Hace unos días, siguiendo con mi rutina preestablecida de estudios clínicos, endoscópicos y de laboratorio, me realicé una ergometría (tolerancia cardiovascular al esfuerzo) a cargo de una médica cardióloga con muchos años de experiencia, en el sanatorio en el que he trabajado gran parte de mi vida.

En líneas generales podríamos decir que el resultado de la misma fue satisfactorio, teniendo en cuenta mi edad y estado físico.

Al terminar la prueba, mientras la profesional retiraba los electrodos que me había pegado en el tórax, con el cuerpo chorreando de transpiración y jadeante, escuché de su boca los siguientes consejos que les transmito por si pudieran serle de alguna utilidad:

– procurar bajar unos tres kilos más de peso.

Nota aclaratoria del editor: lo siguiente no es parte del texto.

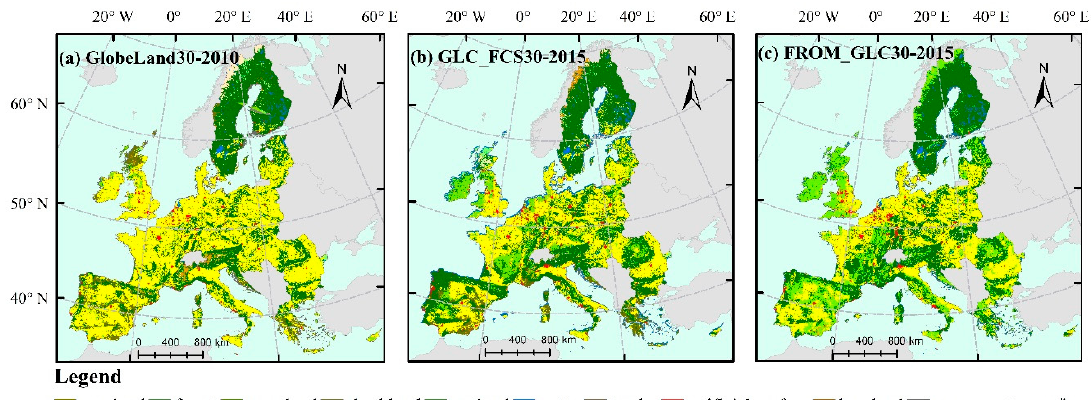
Figure 3. Spatial distribution of land-cover types in the three global land-cover products covering the European Union: ( a ) GlobeLand30-2010, ( b ) GLC_FCS30-2015, and ( c ) FROM_GLC 2015.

– reducir el diámetro de mi cintura.

– adoptar una dieta escasa en carnes rojas, reemplazando éstas por pollo, cerdo o pescado.

– cambiar la ingesta de sal común por la dietética o suprimir su uso.

– continuar con mi rutina de gimnasia aeróbica en busca de mejorar mi estado físico.

Por último, y habiéndome interrogado exhaustivamente sobre todos mis hábitos, concluyó que hasta no mejorar totalmente los parámetros clínico-cardiológicos, debería restringir mi actividad conyugal a solo seis relaciones semanales.

Cuando volví a casa y le comenté este tópico a Kiki, juntó todos los dedos de su mano derecha apuntados hacia arriba mientras, sin dejar de sacudirla de manera vertical, esbozaba una sonrisa mezcla de asombro, incredulidad y una mueca burlona. Ante su respuesta, previsible, me apresuré a responderle que la limitación se refería, de manera exclusiva, sólo a mi actividad.

Les cuento que el seis es uno de los denominados números perfectos, condición que impresionó mucho a los matemáticos de la antigüedad, muy acostumbrados a jugar con ellos. Los comentaristas, tanto del Antiguo como del Nuevo Testamento, no dejaron de asombrarse de que la cantidad de días que a Dios le tomó crear el mundo, fuera precisamente seis, un número muy particular en la visión de San Agustín y ligado a la perfección del Universo.

Con seguridad, en el diálogo con mi colega asocié, de manera inconsciente, su consejo con aquel precepto divino de que el hombre trabajaría seis días y descansaría el séptimo, y entonces se me ocurrió preguntarle a la médica si le parecía que la fe podría favorecer la actividad del corazón. Levantó las cejas, me miró con asombro y balbuceó unas pocas palabras.

 De su parca respuesta –expresada con la indiferencia de una persona, a mi juicio, muy poco creyente– deduje que no existe inconveniente alguno, tampoco beneficio, en que continúe con mi porla diaria… es decir con el recitado de mis oraciones nocturnas como esa que termina: “Por la señal de la Santa Cruz, de nuestros pecadores, líbranos Señor, Dios nuestro”.

Un cariño grande para todos y celebremos estar vivos y de buen humor.